What to do:
Which lines of the data below include the string "tray"? Return each of them.

Household object detections:
= Beginning of Section =

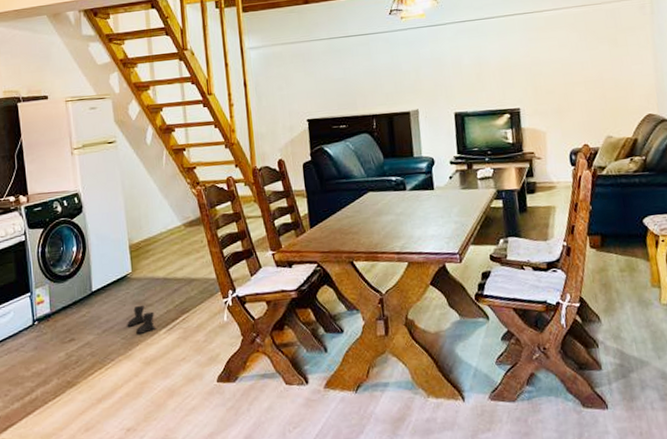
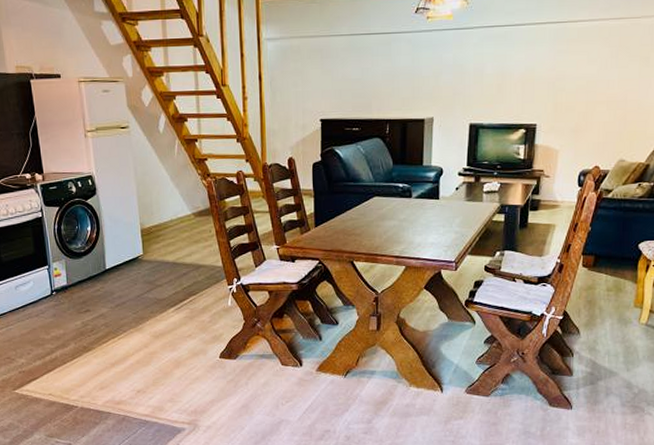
boots: present [127,305,156,334] -> none [138,285,165,311]

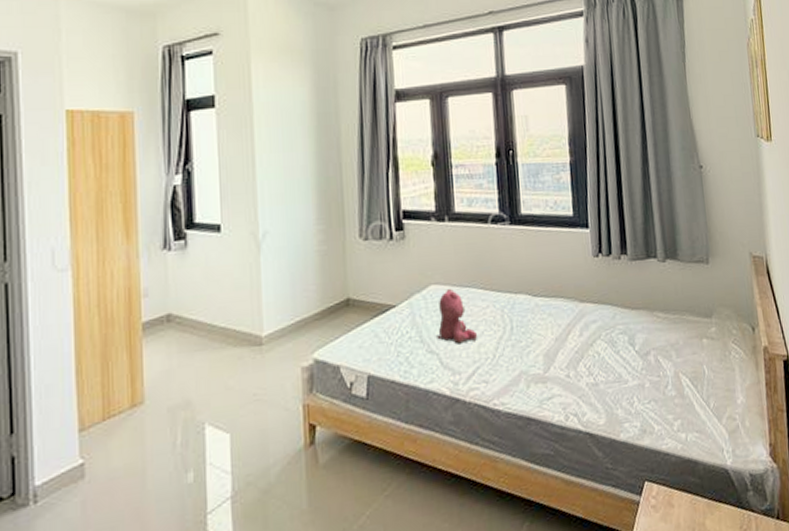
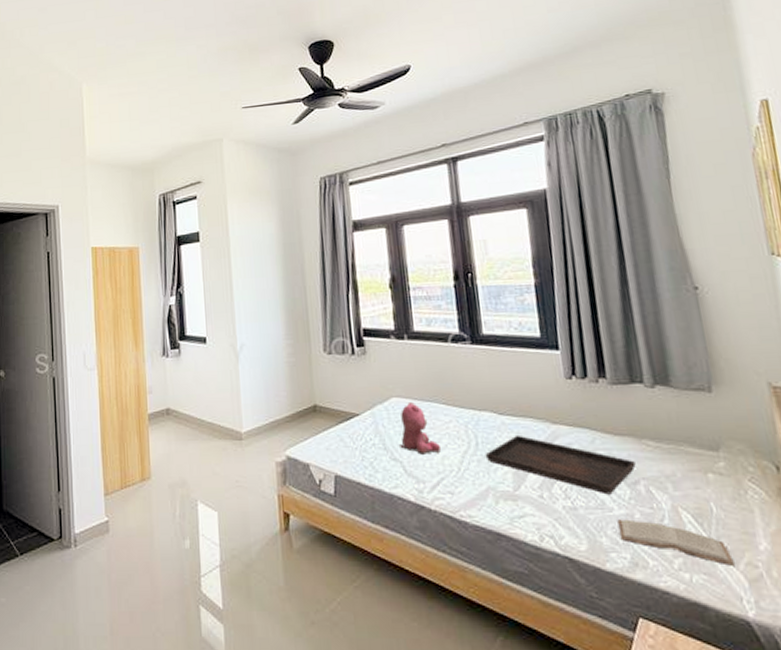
serving tray: none [519,315,648,368] -> present [485,434,636,495]
book: none [631,389,719,422] -> present [617,519,735,566]

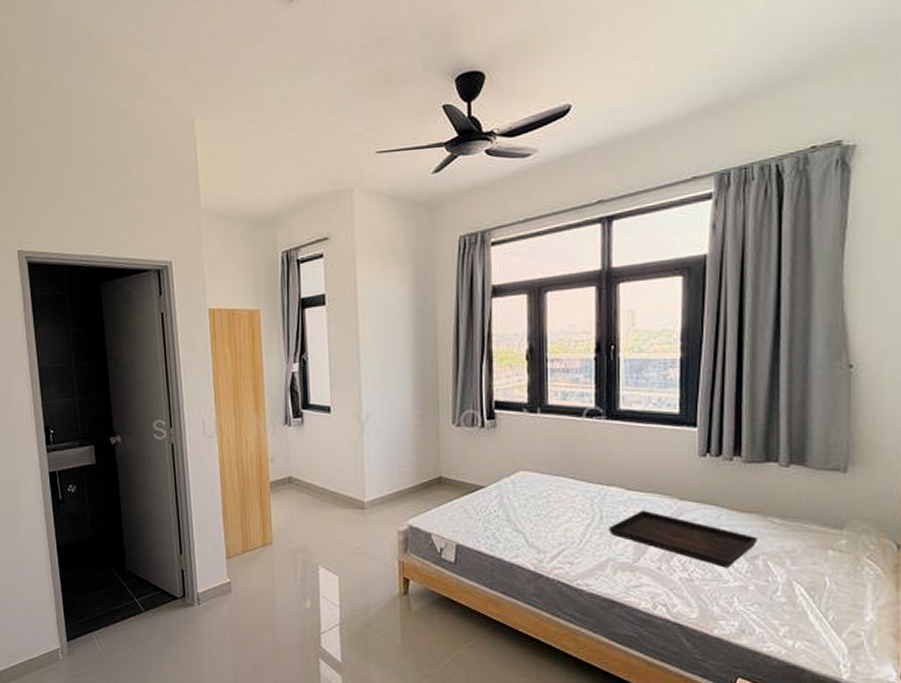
teddy bear: present [400,401,441,455] -> none [523,475,564,527]
book: present [617,519,735,566] -> none [731,591,838,634]

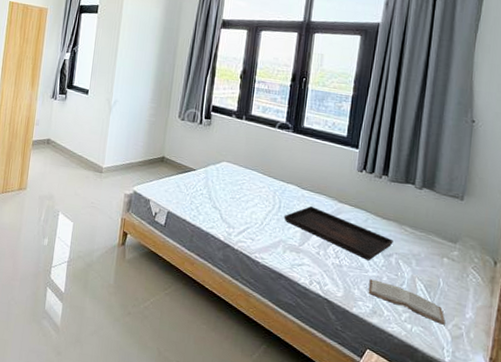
book: none [731,591,838,634] -> present [368,279,445,325]

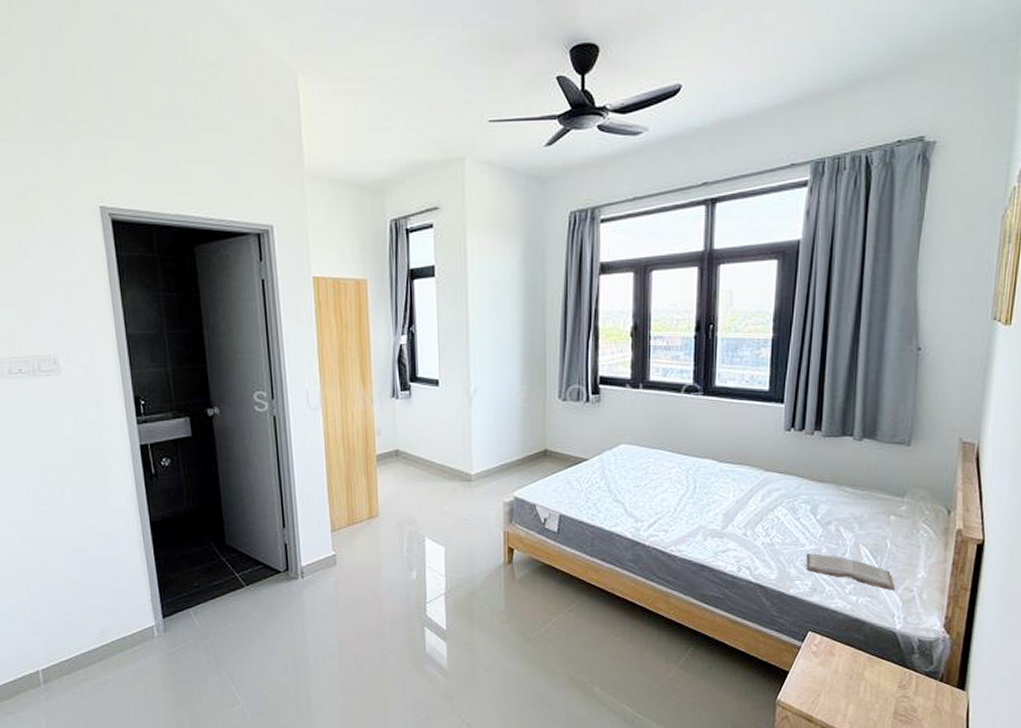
serving tray: present [284,206,393,261] -> none [701,480,832,533]

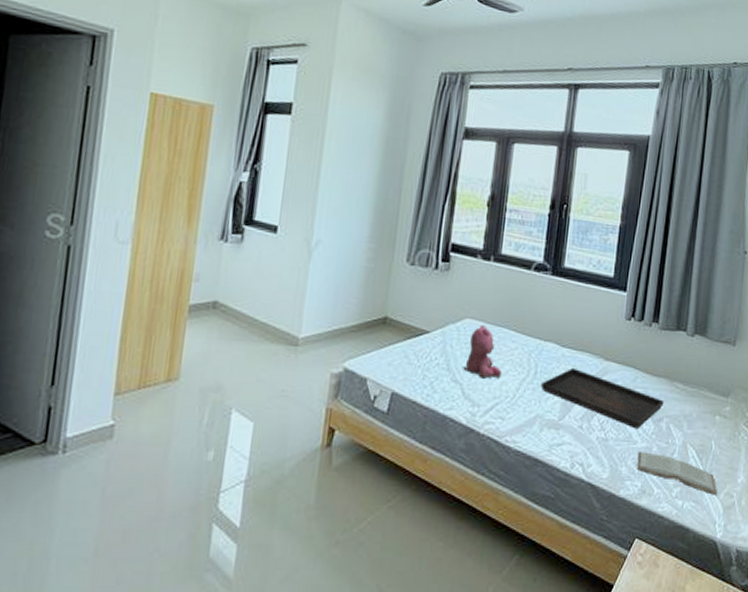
teddy bear: none [623,448,661,497] -> present [463,324,501,379]
serving tray: none [701,480,832,533] -> present [540,367,664,429]

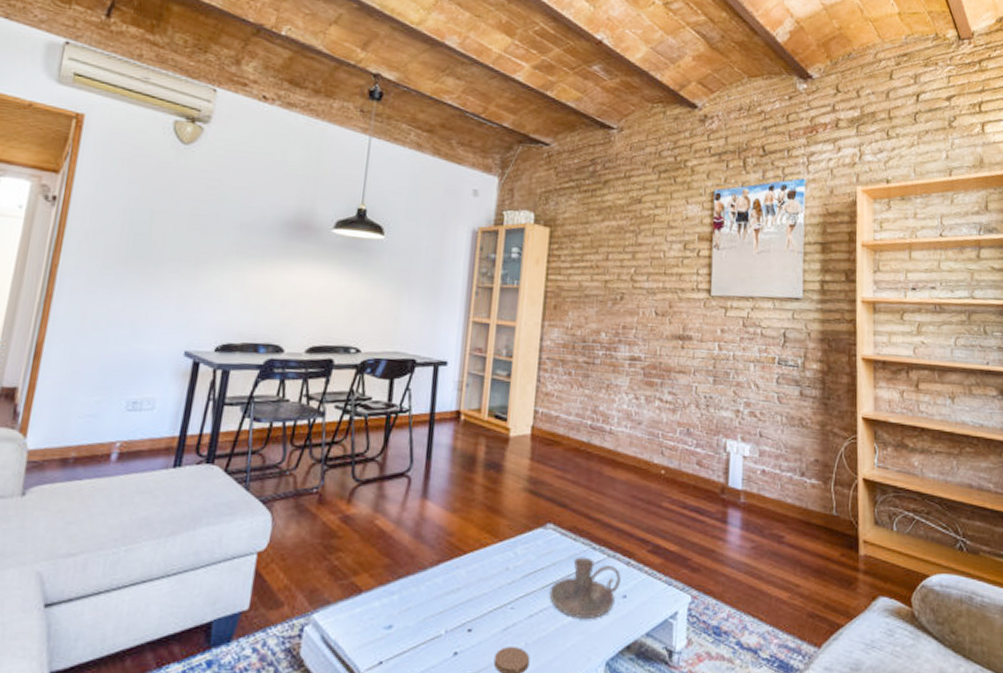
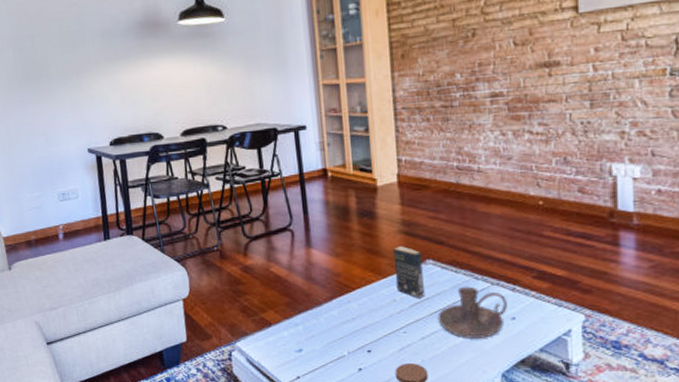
book: none [512,506,543,568] -> present [393,246,424,298]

= End of Section =

Output:
serving tray: none [519,315,648,368] -> present [485,434,636,495]
serving tray: present [284,206,393,261] -> none [701,480,832,533]
serving tray: none [701,480,832,533] -> present [540,367,664,429]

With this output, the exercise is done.